= Prompt =
Retype the following records line for line, leaving every character unchanged.
— START Material for this exercise —
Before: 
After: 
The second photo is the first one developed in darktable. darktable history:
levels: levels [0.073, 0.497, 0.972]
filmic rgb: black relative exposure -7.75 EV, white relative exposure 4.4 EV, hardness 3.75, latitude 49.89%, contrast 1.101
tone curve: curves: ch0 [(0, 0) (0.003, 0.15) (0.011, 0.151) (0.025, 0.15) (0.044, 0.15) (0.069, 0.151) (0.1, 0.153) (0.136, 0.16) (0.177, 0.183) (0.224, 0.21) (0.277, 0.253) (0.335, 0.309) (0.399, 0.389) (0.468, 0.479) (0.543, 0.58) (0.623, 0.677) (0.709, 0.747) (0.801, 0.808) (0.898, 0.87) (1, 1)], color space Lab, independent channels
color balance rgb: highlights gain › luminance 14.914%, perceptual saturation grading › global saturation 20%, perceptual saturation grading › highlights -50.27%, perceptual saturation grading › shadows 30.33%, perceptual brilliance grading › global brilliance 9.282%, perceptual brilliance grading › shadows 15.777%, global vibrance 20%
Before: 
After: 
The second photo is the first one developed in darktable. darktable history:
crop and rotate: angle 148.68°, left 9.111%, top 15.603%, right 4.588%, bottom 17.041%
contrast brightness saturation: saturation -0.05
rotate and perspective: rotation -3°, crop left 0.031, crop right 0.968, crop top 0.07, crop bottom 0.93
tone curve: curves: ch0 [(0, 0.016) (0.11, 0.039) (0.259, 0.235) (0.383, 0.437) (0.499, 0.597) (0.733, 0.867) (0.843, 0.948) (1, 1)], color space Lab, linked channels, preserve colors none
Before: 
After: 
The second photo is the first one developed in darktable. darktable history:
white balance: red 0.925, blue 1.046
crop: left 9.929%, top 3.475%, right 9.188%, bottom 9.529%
— END Material for this exercise —
= Response =
Before: 
After: 
The second photo is the first one developed in darktable. darktable history:
levels: levels [0.073, 0.497, 0.972]
filmic rgb: black relative exposure -7.75 EV, white relative exposure 4.4 EV, hardness 3.75, latitude 49.89%, contrast 1.101
tone curve: curves: ch0 [(0, 0) (0.003, 0.15) (0.011, 0.151) (0.025, 0.15) (0.044, 0.15) (0.069, 0.151) (0.1, 0.153) (0.136, 0.16) (0.177, 0.183) (0.224, 0.21) (0.277, 0.253) (0.335, 0.309) (0.399, 0.389) (0.468, 0.479) (0.543, 0.58) (0.623, 0.677) (0.709, 0.747) (0.801, 0.808) (0.898, 0.87) (1, 1)], color space Lab, independent channels
color balance rgb: highlights gain › luminance 14.914%, perceptual saturation grading › global saturation 20%, perceptual saturation grading › highlights -50.27%, perceptual saturation grading › shadows 30.33%, perceptual brilliance grading › global brilliance 9.282%, perceptual brilliance grading › shadows 15.777%, global vibrance 20%
Before: 
After: 
The second photo is the first one developed in darktable. darktable history:
crop and rotate: angle 148.68°, left 9.111%, top 15.603%, right 4.588%, bottom 17.041%
contrast brightness saturation: saturation -0.05
rotate and perspective: rotation -3°, crop left 0.031, crop right 0.968, crop top 0.07, crop bottom 0.93
tone curve: curves: ch0 [(0, 0.016) (0.11, 0.039) (0.259, 0.235) (0.383, 0.437) (0.499, 0.597) (0.733, 0.867) (0.843, 0.948) (1, 1)], color space Lab, linked channels, preserve colors none
Before: 
After: 
The second photo is the first one developed in darktable. darktable history:
white balance: red 0.925, blue 1.046
crop: left 9.929%, top 3.475%, right 9.188%, bottom 9.529%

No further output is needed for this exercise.